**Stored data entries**

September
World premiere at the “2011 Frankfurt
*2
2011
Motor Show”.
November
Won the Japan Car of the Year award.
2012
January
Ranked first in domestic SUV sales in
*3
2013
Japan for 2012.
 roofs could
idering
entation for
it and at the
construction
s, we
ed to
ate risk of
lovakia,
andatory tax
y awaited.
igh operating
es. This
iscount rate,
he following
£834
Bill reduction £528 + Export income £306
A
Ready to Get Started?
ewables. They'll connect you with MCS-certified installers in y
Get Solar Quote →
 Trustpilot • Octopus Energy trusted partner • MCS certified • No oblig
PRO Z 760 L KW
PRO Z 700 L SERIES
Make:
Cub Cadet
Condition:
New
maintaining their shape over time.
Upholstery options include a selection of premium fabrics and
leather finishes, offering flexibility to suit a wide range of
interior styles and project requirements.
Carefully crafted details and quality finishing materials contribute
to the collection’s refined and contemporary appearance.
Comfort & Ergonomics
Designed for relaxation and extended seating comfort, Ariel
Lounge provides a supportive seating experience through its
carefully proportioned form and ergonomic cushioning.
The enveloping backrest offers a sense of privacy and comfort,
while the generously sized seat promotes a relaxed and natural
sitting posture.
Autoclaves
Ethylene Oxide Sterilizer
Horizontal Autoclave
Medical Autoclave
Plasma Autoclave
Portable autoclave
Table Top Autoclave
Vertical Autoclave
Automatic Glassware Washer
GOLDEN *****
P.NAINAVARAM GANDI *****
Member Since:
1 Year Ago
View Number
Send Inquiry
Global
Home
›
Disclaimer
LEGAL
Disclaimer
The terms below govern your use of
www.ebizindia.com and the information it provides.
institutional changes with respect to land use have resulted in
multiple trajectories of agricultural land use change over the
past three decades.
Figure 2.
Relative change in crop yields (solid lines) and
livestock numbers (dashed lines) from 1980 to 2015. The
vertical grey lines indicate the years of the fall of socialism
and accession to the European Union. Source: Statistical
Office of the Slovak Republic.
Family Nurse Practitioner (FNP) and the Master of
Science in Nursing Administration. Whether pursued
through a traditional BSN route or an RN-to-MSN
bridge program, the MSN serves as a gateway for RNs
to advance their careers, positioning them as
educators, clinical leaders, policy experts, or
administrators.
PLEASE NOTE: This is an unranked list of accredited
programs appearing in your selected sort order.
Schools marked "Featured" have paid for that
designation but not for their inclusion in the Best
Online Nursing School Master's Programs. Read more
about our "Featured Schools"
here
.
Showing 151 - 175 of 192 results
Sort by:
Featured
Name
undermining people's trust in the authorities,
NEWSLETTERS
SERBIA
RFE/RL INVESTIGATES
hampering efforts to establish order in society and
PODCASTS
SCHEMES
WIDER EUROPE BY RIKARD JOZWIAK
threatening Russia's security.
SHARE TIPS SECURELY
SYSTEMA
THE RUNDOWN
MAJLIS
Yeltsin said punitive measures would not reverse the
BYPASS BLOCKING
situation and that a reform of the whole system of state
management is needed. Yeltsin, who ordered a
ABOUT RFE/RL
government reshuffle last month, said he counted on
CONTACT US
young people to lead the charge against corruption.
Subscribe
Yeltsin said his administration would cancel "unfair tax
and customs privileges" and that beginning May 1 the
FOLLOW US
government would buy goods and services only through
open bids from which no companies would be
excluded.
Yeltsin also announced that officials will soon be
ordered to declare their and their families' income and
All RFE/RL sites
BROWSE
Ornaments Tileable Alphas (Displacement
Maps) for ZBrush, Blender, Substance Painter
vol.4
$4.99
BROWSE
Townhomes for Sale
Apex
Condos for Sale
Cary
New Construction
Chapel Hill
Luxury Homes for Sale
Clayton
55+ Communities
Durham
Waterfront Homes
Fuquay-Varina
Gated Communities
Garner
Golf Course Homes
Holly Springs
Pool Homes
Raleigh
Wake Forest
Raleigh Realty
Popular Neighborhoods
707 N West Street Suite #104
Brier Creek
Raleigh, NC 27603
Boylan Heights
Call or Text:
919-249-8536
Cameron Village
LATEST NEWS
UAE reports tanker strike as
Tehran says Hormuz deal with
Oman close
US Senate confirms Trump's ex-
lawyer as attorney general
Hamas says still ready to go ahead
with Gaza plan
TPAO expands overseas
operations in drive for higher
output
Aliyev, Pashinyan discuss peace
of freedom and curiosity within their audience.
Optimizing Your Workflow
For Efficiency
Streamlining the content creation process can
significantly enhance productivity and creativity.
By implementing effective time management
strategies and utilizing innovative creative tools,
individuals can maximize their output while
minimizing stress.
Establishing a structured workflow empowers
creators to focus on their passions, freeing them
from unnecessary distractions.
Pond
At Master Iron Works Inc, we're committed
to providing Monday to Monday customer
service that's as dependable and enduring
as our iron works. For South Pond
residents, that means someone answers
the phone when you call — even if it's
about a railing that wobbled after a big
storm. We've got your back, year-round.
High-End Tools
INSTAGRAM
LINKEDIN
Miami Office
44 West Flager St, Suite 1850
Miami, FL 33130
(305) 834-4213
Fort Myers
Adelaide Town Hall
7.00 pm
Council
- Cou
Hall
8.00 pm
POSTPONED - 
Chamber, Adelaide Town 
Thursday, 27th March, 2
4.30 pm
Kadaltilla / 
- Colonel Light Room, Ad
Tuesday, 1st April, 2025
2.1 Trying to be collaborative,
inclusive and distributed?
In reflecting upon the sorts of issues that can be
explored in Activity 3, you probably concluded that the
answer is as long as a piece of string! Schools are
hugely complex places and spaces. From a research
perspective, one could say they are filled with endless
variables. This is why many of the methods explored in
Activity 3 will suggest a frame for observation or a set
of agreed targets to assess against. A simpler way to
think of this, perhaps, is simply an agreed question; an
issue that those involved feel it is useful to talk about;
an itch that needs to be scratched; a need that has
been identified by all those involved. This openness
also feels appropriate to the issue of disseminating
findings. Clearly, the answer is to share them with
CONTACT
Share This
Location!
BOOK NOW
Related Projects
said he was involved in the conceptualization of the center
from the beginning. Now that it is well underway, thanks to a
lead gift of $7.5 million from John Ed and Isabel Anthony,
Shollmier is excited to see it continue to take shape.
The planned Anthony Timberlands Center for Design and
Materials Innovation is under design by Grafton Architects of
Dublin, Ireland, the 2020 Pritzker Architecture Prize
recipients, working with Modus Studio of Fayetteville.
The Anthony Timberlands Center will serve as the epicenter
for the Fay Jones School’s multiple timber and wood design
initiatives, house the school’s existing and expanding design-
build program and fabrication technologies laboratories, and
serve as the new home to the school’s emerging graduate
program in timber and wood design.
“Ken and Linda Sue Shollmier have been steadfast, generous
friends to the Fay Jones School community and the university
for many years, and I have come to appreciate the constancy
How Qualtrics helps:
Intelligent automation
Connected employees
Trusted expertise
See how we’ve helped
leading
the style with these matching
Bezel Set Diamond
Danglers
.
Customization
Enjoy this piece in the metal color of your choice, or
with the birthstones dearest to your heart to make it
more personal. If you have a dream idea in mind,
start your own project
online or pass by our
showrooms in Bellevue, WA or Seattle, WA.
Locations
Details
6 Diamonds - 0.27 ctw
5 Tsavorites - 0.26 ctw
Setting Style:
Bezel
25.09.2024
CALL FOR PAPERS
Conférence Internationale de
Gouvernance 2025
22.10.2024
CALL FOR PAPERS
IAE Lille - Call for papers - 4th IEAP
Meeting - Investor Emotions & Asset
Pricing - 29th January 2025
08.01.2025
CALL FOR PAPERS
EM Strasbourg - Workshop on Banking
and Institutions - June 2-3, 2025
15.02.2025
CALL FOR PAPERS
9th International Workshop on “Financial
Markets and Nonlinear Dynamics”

**Directive**
Give the number of lines in the records that contain the string "against", and nothing besides.

**Answer space**
2